The history of the Antwerp Diamond CenterFilters
The 16th century brought the dawn of a Golden Age for Antwerp. The city was the commercial heart of Europe, with 40 percent of world trade passing through its ports. Rough diamonds arrived in the city via the trade routes from Venice and Lisbon, and they were cut and polished by craftsmen who had gained a widespread reputation as being the most skilled in their field. The first documented evidence of diamond cutting in Antwerp is from 1515, although it is likely that diamond cutters were at work in city before then.
However, fortunes once again shifted with changes in the European political power structure. The Eighty Years' War which broke out in 1572 following the religious revolution of the Reformation impacted hard upon Antwerp. This, however, did not prevent the establishment of the first diamond cutters guild, the Diamantsnijdernatie, in 1582.
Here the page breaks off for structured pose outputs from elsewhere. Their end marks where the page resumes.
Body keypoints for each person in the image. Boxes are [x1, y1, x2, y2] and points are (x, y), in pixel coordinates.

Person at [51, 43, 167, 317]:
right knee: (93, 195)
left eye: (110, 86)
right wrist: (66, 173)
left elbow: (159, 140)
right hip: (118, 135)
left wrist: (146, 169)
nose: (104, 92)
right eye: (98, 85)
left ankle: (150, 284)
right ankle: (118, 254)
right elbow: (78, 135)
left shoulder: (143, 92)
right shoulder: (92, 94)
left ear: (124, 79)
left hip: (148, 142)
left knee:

Antwerp became the capital of the Dutch revolt, but in 1585 it was captured by Alessandro Farnese, Duke of Parma and Piacenza. Many of its Protestant diamond cutters were sent into exile, and they found their way to Amsterdam in the north. Among the Antwerp citizens who brought the diamond industry to Amsterdam were Willem Vermaet, who reached the Dutch city in 1586, and Peter Goes, who settled there in 1589.